Furthermore, WTO adjudicators have, in the past, relied on rules and obligations contained in other treaties in order to interpret requirements under Article XX. For example, in US – Shrimp, the Appellate Body analysed obligations under the Convention for the Conservation of Migratory Species of Wild Animals as well as the Convention on Biological Diversity to interpret Article XX requirements. According to precedent and Article 31(3)(c) of the VCLT therefore, CBDR could be considered as a relevant legal obligation while interpreting WTO agreements.

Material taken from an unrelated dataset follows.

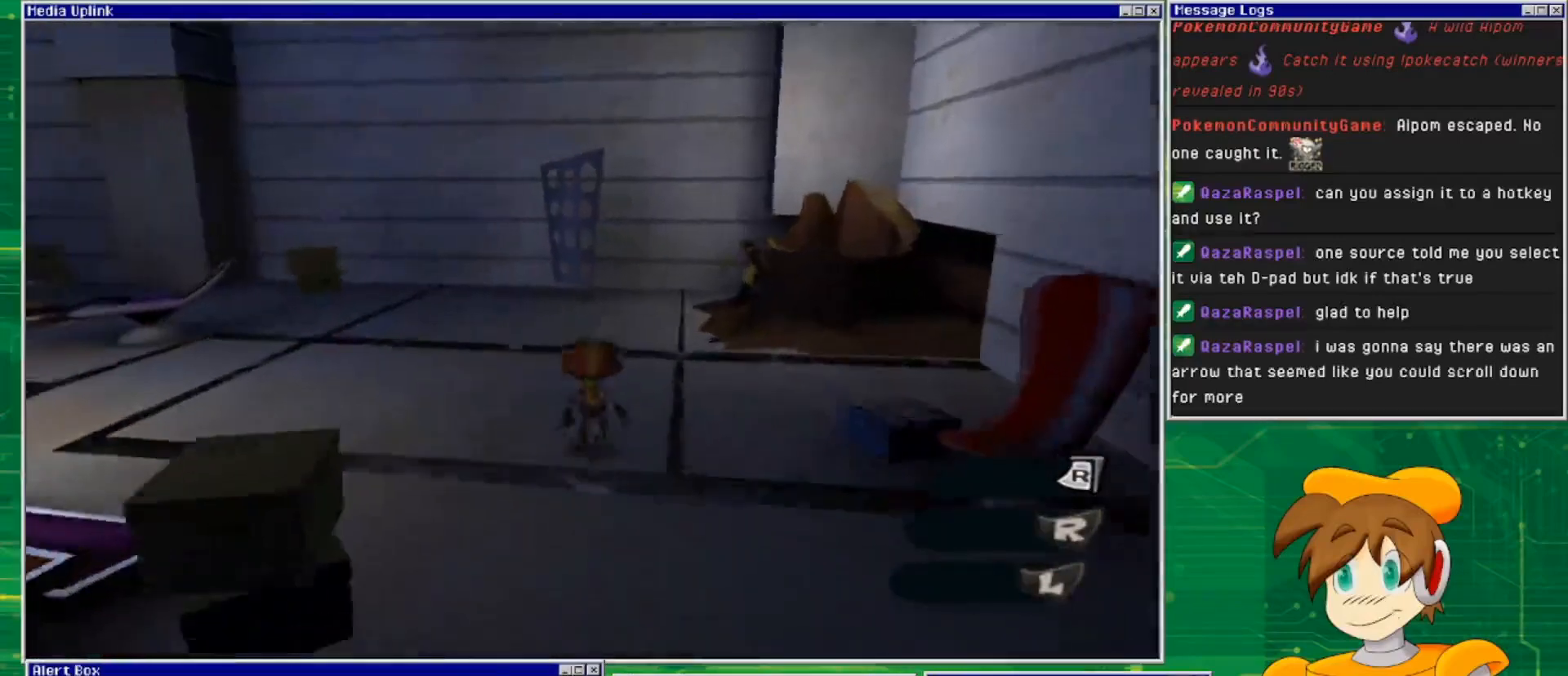
{"buttons": [], "left_stick": "up", "right_stick": "center", "events": []}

Thus, although interpreting Article XX could include considerations of CBDR, a solution under the general exceptions provision does not necessarily eliminate the conflict between non-discrimination principles and CBDR. There are important similarities between international trade and climate change regimes, with both being areas that have major economic implications for parties. “The stakes in both issue areas are very high, potential costs of compliance are very high and an endless number of different interest groups are involved.” Despite both international legal regimes advocating the aspects of “sustainable trade”, as well as explicitly acknowledging differences in capacity and obligations of developing countries, tension between international trade law and environmental law persists, primarily due to differences in their underlying philosophies. While the former is based on considerations of efficiency (focusing on enhancing trade and comparative advantage), the latter is fundamentally concerned with considerations of equity (focusing on common concerns of humankind).

Recent discussions in the WTO could, however, encourage further coordination. With increasing calls for reform in S&D provisions, could S&D provisions similar to those in the Trade Facilitation Agreement (segregating commitments and obligations of developing countries and LDCs into different categories, as opposed to treating them as one group) account for different individual climate-change related obligations envisaged under CBDR? Or perhaps, rather than attempting to unify the two legal systems, efforts might better be directed at developing juridical approaches clarifying the intersection between the principles, on a case-to-case basis? Whatever the solutions, with increasing focus on intersections between international trade and environmental regimes, and a corresponding increase in climate-related trading measures, the need for harmonious application of the non-discrimination principles and CBDR has never been greater.